Sha’ar Hanegev Mayor Alon Shuster said his fellow Mefalsim residents felt relatively unconcerned about the rockets, compared to others in the region, because they have not suffered damage from a rocket and because of the support system and community feeling that exists there.

“If people go to Sderot or another kibbutz that has been hit harder, they won’t see the same nonchalant feelings about the rockets that they saw in Mefalsim,” Shuster said.

Shuster, Ben-David, and Soussana each talked about how special it was for them to leave their relatively homogenous communities and spend time getting to know Israelis from much different backgrounds during a tranquil Shabbat.

UJC MetroWest president Kenneth R. Heyman of Short Hills added that he was glad to see mission participants observe the success that the federation has had across Israel, especially in the Gush Etzion-Sha’ar Hanegev partnership.

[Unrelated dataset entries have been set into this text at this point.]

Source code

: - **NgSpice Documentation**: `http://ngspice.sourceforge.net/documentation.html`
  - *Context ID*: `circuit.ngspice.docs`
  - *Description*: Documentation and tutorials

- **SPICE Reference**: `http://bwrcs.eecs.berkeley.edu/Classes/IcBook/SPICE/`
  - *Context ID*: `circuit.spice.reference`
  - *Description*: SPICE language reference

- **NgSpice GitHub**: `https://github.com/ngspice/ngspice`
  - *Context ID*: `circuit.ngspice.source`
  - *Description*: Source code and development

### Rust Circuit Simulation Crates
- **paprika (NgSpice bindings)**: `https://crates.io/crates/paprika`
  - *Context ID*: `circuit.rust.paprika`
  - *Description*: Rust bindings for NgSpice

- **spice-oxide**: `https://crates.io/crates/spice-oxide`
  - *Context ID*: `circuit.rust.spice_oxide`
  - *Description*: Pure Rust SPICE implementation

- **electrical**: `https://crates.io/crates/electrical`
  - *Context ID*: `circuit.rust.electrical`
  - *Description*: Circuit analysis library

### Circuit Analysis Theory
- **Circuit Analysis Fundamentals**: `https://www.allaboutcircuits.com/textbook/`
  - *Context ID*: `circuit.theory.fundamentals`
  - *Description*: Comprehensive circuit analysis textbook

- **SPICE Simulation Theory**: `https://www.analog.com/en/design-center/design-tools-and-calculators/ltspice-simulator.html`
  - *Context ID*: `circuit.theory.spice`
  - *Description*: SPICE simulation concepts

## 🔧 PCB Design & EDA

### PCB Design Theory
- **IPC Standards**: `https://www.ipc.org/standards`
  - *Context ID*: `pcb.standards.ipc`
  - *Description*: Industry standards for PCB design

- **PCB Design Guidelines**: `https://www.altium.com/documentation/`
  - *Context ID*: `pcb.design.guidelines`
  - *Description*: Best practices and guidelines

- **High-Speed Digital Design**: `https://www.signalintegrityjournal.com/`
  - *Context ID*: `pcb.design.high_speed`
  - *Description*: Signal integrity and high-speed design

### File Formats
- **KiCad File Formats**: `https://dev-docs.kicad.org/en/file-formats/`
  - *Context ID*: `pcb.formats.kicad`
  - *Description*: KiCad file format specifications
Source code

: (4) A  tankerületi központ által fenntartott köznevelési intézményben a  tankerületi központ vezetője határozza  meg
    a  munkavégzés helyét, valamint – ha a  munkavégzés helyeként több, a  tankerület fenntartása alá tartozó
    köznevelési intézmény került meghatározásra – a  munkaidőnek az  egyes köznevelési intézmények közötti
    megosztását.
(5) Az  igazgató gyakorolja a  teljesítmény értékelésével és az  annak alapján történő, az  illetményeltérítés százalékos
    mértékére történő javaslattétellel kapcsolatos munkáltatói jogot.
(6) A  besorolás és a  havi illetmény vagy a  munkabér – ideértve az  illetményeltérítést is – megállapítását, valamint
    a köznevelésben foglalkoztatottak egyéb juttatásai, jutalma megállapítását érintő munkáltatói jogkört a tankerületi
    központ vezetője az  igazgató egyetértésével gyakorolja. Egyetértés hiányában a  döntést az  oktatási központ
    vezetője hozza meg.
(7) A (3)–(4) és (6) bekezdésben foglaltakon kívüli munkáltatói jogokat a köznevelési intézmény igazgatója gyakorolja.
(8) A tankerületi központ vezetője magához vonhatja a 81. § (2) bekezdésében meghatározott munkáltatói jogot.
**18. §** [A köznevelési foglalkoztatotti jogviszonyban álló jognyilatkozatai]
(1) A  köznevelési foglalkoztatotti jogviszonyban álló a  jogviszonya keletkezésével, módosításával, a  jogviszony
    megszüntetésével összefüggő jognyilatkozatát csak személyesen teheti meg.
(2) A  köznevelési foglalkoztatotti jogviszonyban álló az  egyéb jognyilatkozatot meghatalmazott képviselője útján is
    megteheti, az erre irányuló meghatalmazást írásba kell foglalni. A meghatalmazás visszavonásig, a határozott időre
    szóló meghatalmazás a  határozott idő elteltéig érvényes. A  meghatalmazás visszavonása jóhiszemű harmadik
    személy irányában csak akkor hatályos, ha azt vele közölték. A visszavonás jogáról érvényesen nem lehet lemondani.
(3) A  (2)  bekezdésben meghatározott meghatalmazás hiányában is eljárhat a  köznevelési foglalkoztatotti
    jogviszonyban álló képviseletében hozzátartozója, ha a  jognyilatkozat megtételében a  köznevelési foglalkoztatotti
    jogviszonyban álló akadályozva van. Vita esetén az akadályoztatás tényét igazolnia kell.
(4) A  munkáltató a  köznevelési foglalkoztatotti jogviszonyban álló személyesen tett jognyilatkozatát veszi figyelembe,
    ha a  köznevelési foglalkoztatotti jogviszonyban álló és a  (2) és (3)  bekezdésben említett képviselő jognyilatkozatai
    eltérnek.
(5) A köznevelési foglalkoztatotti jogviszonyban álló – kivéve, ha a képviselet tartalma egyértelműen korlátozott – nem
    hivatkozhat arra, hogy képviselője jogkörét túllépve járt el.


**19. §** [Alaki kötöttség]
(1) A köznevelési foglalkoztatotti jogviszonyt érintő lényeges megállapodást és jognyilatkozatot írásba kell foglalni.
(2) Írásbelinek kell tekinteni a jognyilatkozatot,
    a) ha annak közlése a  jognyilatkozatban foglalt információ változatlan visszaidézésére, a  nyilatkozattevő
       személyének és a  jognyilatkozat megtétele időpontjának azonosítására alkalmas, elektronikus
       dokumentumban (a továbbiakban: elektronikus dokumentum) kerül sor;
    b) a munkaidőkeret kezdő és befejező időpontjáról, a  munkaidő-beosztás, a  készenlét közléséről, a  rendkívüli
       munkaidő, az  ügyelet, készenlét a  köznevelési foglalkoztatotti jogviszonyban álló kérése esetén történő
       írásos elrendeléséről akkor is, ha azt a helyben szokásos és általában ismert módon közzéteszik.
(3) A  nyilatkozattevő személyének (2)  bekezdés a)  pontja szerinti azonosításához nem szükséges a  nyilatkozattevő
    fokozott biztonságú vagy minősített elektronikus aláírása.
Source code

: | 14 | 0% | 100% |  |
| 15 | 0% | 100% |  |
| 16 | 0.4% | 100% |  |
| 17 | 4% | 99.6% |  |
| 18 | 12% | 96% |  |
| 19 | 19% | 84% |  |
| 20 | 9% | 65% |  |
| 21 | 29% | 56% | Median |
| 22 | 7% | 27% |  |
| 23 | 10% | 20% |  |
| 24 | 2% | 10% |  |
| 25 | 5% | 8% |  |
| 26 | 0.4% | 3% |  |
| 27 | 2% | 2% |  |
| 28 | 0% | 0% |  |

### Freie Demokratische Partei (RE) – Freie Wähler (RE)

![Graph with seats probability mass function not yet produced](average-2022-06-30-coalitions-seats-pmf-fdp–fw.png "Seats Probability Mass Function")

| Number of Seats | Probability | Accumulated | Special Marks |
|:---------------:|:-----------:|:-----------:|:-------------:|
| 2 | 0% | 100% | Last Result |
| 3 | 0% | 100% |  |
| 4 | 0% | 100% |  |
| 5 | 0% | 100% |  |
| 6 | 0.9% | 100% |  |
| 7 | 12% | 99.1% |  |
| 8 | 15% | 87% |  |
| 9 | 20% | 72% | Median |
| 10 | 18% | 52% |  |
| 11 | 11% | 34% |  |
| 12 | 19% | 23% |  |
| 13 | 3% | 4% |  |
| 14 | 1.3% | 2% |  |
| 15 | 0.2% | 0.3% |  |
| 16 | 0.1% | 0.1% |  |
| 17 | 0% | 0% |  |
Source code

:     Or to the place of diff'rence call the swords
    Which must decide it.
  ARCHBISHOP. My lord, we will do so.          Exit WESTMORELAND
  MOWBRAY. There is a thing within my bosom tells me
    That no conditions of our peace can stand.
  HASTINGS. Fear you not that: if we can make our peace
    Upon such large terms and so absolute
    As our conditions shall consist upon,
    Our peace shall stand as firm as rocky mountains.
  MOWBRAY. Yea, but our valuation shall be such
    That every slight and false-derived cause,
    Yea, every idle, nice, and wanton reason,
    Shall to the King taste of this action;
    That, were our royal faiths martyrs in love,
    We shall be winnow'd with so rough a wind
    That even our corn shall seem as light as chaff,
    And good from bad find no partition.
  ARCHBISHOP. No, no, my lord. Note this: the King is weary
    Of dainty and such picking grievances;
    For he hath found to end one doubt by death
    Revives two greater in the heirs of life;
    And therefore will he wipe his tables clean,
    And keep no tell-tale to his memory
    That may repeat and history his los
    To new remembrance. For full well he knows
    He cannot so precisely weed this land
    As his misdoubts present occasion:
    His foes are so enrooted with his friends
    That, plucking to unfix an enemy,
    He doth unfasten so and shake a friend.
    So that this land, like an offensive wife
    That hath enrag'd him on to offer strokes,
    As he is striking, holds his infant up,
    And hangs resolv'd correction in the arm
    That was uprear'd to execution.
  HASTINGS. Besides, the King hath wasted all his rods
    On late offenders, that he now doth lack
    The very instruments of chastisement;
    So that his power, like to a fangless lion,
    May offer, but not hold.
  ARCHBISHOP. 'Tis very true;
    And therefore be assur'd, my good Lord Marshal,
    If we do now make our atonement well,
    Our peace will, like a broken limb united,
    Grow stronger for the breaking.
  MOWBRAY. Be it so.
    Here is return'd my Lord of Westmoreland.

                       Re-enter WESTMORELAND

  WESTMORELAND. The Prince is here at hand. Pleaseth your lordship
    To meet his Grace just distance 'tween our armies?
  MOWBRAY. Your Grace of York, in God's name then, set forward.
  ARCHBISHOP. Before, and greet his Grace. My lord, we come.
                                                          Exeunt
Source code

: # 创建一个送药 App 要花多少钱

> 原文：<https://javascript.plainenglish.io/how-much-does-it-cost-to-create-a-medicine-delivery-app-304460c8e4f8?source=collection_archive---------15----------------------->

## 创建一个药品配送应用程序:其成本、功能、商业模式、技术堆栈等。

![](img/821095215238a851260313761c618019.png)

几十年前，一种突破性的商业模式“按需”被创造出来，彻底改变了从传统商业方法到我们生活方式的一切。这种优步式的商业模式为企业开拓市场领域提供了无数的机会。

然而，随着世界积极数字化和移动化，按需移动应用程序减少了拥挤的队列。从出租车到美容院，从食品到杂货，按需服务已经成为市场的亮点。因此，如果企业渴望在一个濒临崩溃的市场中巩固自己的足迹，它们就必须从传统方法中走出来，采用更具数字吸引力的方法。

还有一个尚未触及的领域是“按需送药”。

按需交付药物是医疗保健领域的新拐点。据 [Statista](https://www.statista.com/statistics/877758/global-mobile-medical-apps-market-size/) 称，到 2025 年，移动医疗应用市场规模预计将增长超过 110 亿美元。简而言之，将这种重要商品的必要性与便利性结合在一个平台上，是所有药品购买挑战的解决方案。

“The experience of that night was symbolic of the wonderful living-bridge relationships we have developed with the communities,” Heyman said. “I was very proud that our community was the catalyst for bringing these regions together, culminating in Gush Etzion people coming to Sha’ar Hanegev for Shabbat.”


'A bond between us'
  Members of the MetroWest Business and Professionals mission in Jerusalem
 

Members of the mission had lunch with “lone soldiers” and Otzma participants in Ofakim, a MetroWest partnership community.

   

THE 16 MEMBERS of UJC MetroWest’s Business and Professionals Mission to Israel included two men who had never been to Israel before and some who had not been there in 15 years. Only five participants had experienced coming to Israel on a mission before.

The group, in Israel March 10-17, met with leading Israeli businessmen and commentators and visited UJC MetroWest partner communities and projects. They toured the 1967 border by helicopter, visited an IDF base, toured Gush Etzion, visited the Golani Brigade Museum and Memorial, and met with Etgarim, a nonprofit that provides the disabled with sports and recreation activities.

They also visited Kibbutz Erez overlooking the Gaza border; spent time with soldiers from the “lone soldiers” program, who are in Israel without their families, a program supported by MetroWest; and visited the model MetroWest partnership Atzmaut project in Rishon Letzion that helps integrate Ethiopian immigrants into Israeli society.

But mission chair Steve Roth of Short Hills said that at the end of the trip, all the participants said their experience in Mefalsim was the highlight.

“It was an absolutely phenomenal experience seeing the three different groups all come together,” Roth said. “There is a bond between us that we all know we need to support each other in these and all troubled times. That was the point of the mission as well: to show not just our financial support, but that we are here to help, support, and nurture.”

Saul Simon of Short Hills, who had not been to Israel in 15 years, said he cried during the mission’s closing session when he talked about the Shabbat in Mefalsim. Simon said he considered his friends in New Jersey sheltered compared to the people of Israel. Meeting Israelis under fire made him realize that he cannot take life for granted.

“I was deeply moved and emotionally touched to be there at the kibbutz and pray at the synagogue,” Simon said. “I experienced the passion of the people who continue to persevere, have courage, and stay strong even though they live a mile away from Gaza. They said their fathers lived there and they wanted their children to live there. That was very heavy for me.”